Exercise description: Out of the data below, copy every line with the string "shift".

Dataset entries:
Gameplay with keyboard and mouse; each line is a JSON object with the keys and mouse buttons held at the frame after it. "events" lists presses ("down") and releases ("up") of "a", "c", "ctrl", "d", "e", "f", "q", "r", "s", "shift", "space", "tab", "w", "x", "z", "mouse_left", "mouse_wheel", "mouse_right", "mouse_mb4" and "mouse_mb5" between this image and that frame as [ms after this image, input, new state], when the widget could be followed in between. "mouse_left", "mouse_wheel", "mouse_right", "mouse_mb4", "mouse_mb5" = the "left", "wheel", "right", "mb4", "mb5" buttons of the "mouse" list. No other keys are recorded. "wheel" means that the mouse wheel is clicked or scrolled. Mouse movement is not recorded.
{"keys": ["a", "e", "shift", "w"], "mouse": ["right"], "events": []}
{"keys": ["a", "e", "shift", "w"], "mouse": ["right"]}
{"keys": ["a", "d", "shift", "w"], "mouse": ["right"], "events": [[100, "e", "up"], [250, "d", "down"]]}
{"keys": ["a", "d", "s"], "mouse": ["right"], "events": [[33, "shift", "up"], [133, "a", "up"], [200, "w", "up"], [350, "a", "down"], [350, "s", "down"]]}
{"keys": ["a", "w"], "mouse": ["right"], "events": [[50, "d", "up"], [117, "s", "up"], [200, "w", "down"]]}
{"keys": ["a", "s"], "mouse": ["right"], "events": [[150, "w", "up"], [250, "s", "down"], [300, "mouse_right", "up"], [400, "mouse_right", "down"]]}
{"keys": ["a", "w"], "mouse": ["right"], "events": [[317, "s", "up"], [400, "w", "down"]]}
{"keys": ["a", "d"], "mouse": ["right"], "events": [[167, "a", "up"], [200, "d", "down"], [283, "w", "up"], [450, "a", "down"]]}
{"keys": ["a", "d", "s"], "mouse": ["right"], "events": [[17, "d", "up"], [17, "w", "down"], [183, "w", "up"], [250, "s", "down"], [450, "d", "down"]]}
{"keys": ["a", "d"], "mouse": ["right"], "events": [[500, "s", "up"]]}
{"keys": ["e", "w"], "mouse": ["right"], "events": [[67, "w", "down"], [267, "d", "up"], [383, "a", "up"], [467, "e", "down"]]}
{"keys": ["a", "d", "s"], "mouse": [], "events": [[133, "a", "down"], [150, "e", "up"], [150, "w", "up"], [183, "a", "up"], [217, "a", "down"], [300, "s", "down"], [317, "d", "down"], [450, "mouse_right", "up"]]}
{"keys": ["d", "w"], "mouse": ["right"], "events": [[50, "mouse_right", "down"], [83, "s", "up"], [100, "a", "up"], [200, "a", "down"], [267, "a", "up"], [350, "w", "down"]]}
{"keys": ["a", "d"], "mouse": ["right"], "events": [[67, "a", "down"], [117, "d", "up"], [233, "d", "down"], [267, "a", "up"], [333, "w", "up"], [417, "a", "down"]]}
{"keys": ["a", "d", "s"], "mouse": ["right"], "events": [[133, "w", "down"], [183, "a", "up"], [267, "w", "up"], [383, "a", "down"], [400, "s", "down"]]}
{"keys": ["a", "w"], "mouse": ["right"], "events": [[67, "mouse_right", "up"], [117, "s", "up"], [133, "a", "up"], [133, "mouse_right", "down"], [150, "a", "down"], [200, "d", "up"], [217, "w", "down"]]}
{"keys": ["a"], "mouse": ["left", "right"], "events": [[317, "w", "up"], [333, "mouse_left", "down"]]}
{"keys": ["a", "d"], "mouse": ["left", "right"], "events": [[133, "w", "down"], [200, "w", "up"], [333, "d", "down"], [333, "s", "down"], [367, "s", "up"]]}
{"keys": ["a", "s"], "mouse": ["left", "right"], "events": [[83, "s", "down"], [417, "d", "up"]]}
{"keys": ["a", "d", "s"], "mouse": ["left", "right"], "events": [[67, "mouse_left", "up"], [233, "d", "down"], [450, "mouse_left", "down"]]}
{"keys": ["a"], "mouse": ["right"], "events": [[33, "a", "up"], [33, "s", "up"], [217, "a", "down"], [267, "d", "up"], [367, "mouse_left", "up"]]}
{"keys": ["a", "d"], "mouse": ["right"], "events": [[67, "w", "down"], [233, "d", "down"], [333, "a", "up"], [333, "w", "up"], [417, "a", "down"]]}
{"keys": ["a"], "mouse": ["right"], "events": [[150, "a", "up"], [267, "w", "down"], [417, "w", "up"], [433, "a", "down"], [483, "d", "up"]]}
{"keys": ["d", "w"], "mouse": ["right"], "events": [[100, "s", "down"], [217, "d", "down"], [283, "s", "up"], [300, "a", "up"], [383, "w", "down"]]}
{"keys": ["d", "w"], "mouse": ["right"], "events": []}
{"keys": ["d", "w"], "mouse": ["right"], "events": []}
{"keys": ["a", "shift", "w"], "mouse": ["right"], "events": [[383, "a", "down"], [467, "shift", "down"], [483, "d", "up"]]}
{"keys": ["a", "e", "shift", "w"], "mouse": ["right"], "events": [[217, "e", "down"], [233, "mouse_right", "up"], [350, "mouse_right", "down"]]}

Response box:
Gameplay with keyboard and mouse; each line is a JSON object with the keys and mouse buttons held at the frame after it. "events" lists presses ("down") and releases ("up") of "a", "c", "ctrl", "d", "e", "f", "q", "r", "s", "shift", "space", "tab", "w", "x", "z", "mouse_left", "mouse_wheel", "mouse_right", "mouse_mb4" and "mouse_mb5" between this image and that frame as [ms after this image, input, new state], when the widget could be followed in between. "mouse_left", "mouse_wheel", "mouse_right", "mouse_mb4", "mouse_mb5" = the "left", "wheel", "right", "mb4", "mb5" buttons of the "mouse" list. No other keys are recorded. "wheel" means that the mouse wheel is clicked or scrolled. Mouse movement is not recorded.
{"keys": ["a", "e", "shift", "w"], "mouse": ["right"], "events": []}
{"keys": ["a", "e", "shift", "w"], "mouse": ["right"]}
{"keys": ["a", "d", "shift", "w"], "mouse": ["right"], "events": [[100, "e", "up"], [250, "d", "down"]]}
{"keys": ["a", "d", "s"], "mouse": ["right"], "events": [[33, "shift", "up"], [133, "a", "up"], [200, "w", "up"], [350, "a", "down"], [350, "s", "down"]]}
{"keys": ["a", "shift", "w"], "mouse": ["right"], "events": [[383, "a", "down"], [467, "shift", "down"], [483, "d", "up"]]}
{"keys": ["a", "e", "shift", "w"], "mouse": ["right"], "events": [[217, "e", "down"], [233, "mouse_right", "up"], [350, "mouse_right", "down"]]}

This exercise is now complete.